In August 1973 the only single from the new album, Rossi and Young's "Caroline", was released, reaching No. 5. It was the group's first single to reach the UK top five. Its B-side was a non-album track titled "Joanne", written by Alan Lancaster and Rick Parfitt.

Hello! was released in September that year, and became the most successful album the band had ever released. Initial copies of the record on vinyl came with a large black and white poster of the group. One track on the album, "Softer Ride", had been previously released as the B-side to the "Paper Plane" single from their previous album Piledriver.
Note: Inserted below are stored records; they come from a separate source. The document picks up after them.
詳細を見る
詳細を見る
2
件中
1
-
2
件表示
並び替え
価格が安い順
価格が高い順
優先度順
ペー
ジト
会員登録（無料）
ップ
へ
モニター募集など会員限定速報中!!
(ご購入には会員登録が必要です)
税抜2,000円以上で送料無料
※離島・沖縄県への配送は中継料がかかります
No other singles were issued from the album, although a live version of "Roll Over Lay Down" appeared on a three-track EP released in May 1975, which reached No. 9 in the UK Singles Chart and No. 2 on the Australian Singles Chart.
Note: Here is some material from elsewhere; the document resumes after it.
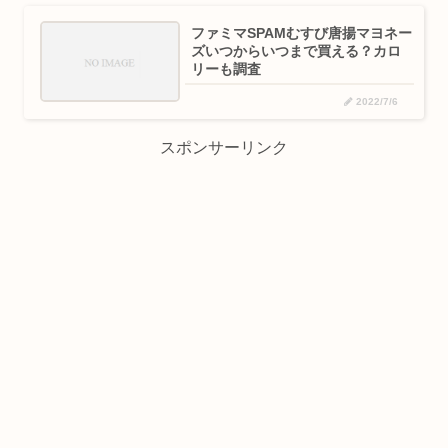
ファミマSPAMむすび唐揚マヨネー
ズいつからいつまで買える？カロ
リーも調査
2022/7/6
スポンサーリンク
This was the band's first album to feature the band's name written in the now-familiar font used on most subsequent album covers.

==Reception==

In a retrospective review, AllMusic criticized the over-simplicity of many of the songs and overindulgence of some, while praising the energy. They concluded that the album manages to be effective and enjoyable in spite of its flaws, concluding, "Clearly the product of a band at their commercial and creative peak, Hello! wears its strengths and weaknesses well: not particularly flashy or intelligent, but without exception confident, comfortable and fun."

Professional ratings
Review scores
| Source | Rating |
| AllMusic | Star |

==Track listing==

Side one
| No. | Title | Writer(s) | Lead vocals | Length |
|---|---|---|---|---|
| 1. | "Roll Over Lay Down" | Francis Rossi, Rick Parfitt, Alan Lancaster, John Coghlan, Bob Young | Rossi | 5:42 |
| 2. | "Claudie" | Francis Rossi, Bob Young | Rossi | 4:05 |
| 3. | "A Reason For Living" | Parfitt, Rossi | Parfitt | 3:45 |
| 4. | "Blue Eyed Lady" | Lancaster, Parfitt | Rossi, Lancaster | 3:53 |

Side two
| No. | Title | Writer(s) | Lead vocals | Length |
|---|---|---|---|---|
| 5. | "Caroline" | Rossi, Young | Rossi | 4:16 |
| 6. | "Softer Ride" | Lancaster, Parfitt | Rossi | 4:02 |
| 7. | "And It's Better Now" | Rossi, Young | Rossi | 3:20 |
| 8. | "Forty Five Hundred Times" | Parfitt, Rossi | Parfitt | 9:50 |

===2005 remaster bonus track===
1. - "Joanne" (Parfitt, Lancaster) – 4:06 (originally the B-side of "Caroline").

===2015 deluxe edition bonus tracks===
1. "Joanne" (Parfitt, Lancaster) – 4:06
2. "Caroline" (Rossi, Young) – original demo fast – 2:09
3. "Caroline" (Rossi, Young) – original demo slow – 3:08
4. "Don't Waste My Time" (Rossi, Young) – live 1973 Reading Festival – 4:20
5. "Caroline" (Rossi, Young) – mono edit – 2:42
6. "Caroline" (Rossi, Young) – stereo edit – 2:42
7. "Is it Really Me/Gotta Go Home" (Lancaster) – live 10 April 1973, Dublin National Stadium – 25:17

==Personnel==
- Status Quo
- Francis Rossi – lead and various guitars, vocals
- Rick Parfitt – second and various guitar, piano, vocals
- Alan Lancaster – bass guitar, vocals
- John Coghlan – drums, various percussion
- Additional personnel
- Andy Bown – piano on "Blue Eyed Lady"
- John Mealing – piano on "Forty-Five Hundred Times"
- Steve Farr – alto saxophone on "Blue Eyed Lady"
- Stewart Blandamer – tenor saxophone on "Blue Eyed Lady"

==Charts==

| Chart (1973–75) | Peak position |
|---|---|
| Australian Albums (Kent Music Report) | 19 |
| Finnish Albums (The Official Finnish Charts) | 6 |
| French Albums (SNEP) | 35 |
| German Albums (Offizielle Top 100) | 11 |
| Norwegian Albums (VG-lista) | 6 |
| UK Albums (OCC) | 1 |

==Certifications==

| Region | Certification | Certified units/sales |
| Australia (ARIA) | Platinum | 50,000^{^} |
| France (SNEP) | Gold | 100,000^{*} |
| Netherlands (NVPI) | Gold | 25,000 |
| Sweden (GLF) | Gold | 25,000 |
| Switzerland (IFPI Switzerland) | Platinum | 50,000^{^} |
| United Kingdom (BPI) | Gold | 100,000^{^} |
^{*} Sales figures based on certification alone. ^{^} Shipments figures based on certification alone.